11  Comparing linear and non-linear models

11.1 Trying a random forest model

So far, the only model we’ve used in this book is logistic regression. But what if you wanted to try a different model?

One great thing about the scikit-learn API is that once you’ve built a workflow, you can easily swap in a different model, usually without making any other changes to your workflow. This is a huge benefit of scikit-learn, since it’s not possible to know ahead of time which model is going to work best for a given problem and dataset. This is also known as the “no free lunch” theorem.

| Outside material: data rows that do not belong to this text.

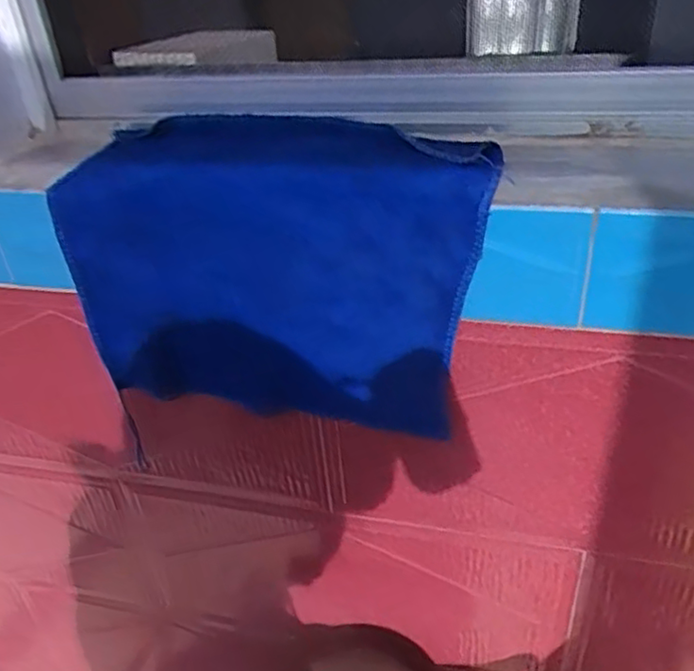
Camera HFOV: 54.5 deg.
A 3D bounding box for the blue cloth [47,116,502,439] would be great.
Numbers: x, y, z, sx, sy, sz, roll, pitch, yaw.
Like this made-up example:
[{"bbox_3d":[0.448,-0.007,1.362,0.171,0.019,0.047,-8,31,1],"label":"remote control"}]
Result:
[{"bbox_3d":[-0.043,-0.049,0.493,0.275,0.175,0.129,2,35,11],"label":"blue cloth"}]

In this chapter, we’re going to try out the random forest model, which is one of the most well-known models in Machine Learning. Whereas logistic regression is a linear model, random forests is a non-linear model based on decision trees. These two types of models have different overall properties, thus it may turn out that one type is better suited to this particular problem.

Random forest model:

  • Non-linear model
  • Based on decision trees
  • Different properties from logistic regression

We start out by importing the RandomForestClassifier class from the ensemble module, and creating an instance called rf. Because there’s randomness involved in a random forest, we’ll set a random state for reproducibility. And because building a random forest can be computationally expensive, it has its own n_jobs parameter (just like grid search and randomized search), which we’ll set to -1 to enable parallel processing.

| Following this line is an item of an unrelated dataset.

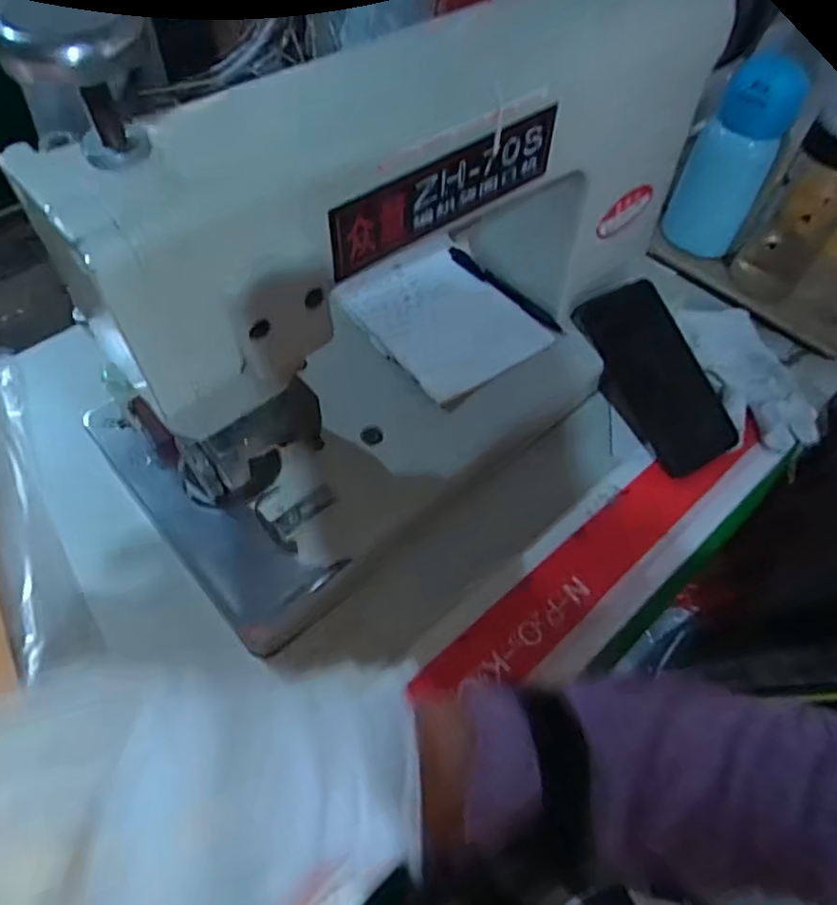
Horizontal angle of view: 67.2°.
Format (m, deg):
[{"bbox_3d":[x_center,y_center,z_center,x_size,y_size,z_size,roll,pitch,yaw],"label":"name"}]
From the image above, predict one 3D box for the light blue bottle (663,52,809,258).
[{"bbox_3d":[0.316,-0.300,0.633,0.077,0.178,0.083,26,59,14],"label":"light blue bottle"}]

from sklearn.ensemble import RandomForestClassifier
rf = RandomForestClassifier(random_state=1, n_jobs=-1)

We’ll create a new Pipeline object called rf_pipe that uses random forests instead of logistic regression.

rf_pipe = make_pipeline(ct, rf)
rf_pipe
Pipeline(steps=[('columntransformer',
                 ColumnTransformer(transformers=[('pipeline',
                                                  Pipeline(steps=[('simpleimputer',
                                                                   SimpleImputer(fill_value='missing',
                                                                                 strategy='constant')),
                                                                  ('onehotencoder',
                                                                   OneHotEncoder())]),
                                                  ['Embarked', 'Sex']),
                                                 ('countvectorizer',
                                                  CountVectorizer(), 'Name'),
                                                 ('simpleimputer',
                                                  SimpleImputer(),
                                                  ['Age', 'Fare']),
                                                 ('passthrough', 'passthrough',
                                                  ['Parch'])])),
                ('randomforestclassifier',
                 RandomForestClassifier(n_jobs=-1, random_state=1))])
ColumnTransformer(transformers=[('pipeline',
                                 Pipeline(steps=[('simpleimputer',
                                                  SimpleImputer(fill_value='missing',
                                                                strategy='constant')),
                                                 ('onehotencoder',
                                                  OneHotEncoder())]),
                                 ['Embarked', 'Sex']),
                                ('countvectorizer', CountVectorizer(), 'Name'),
                                ('simpleimputer', SimpleImputer(),
                                 ['Age', 'Fare']),
                                ('passthrough', 'passthrough', ['Parch'])])
['Embarked', 'Sex']
SimpleImputer(fill_value='missing', strategy='constant')
OneHotEncoder()
Name
CountVectorizer()
['Age', 'Fare']
SimpleImputer()
['Parch']
passthrough
RandomForestClassifier(n_jobs=-1, random_state=1)

And we can cross-validate it to generate a baseline accuracy, which is 0.811. This accuracy is nearly identical to the baseline accuracy of our logistic regression Pipeline, but it’s likely that we can improve it through hyperparameter tuning.

cross_val_score(rf_pipe, X, y, cv=5, scoring='accuracy').mean()
0.811436821291821

Pipeline accuracy scores:

  • Grid search (LR): 0.828
  • Baseline (LR): 0.811
  • Baseline (RF): 0.811

As an aside, I’ve simplified the Pipeline accuracy scores table to only include the most important scores from the previous chapter. As you might guess, “LR” stands for logistic regression and “RF” stands for random forests. And going forward, I’ll always use the term “baseline” in this table to describe a Pipeline that has not undergone any hyperparameter tuning via grid search or randomized search.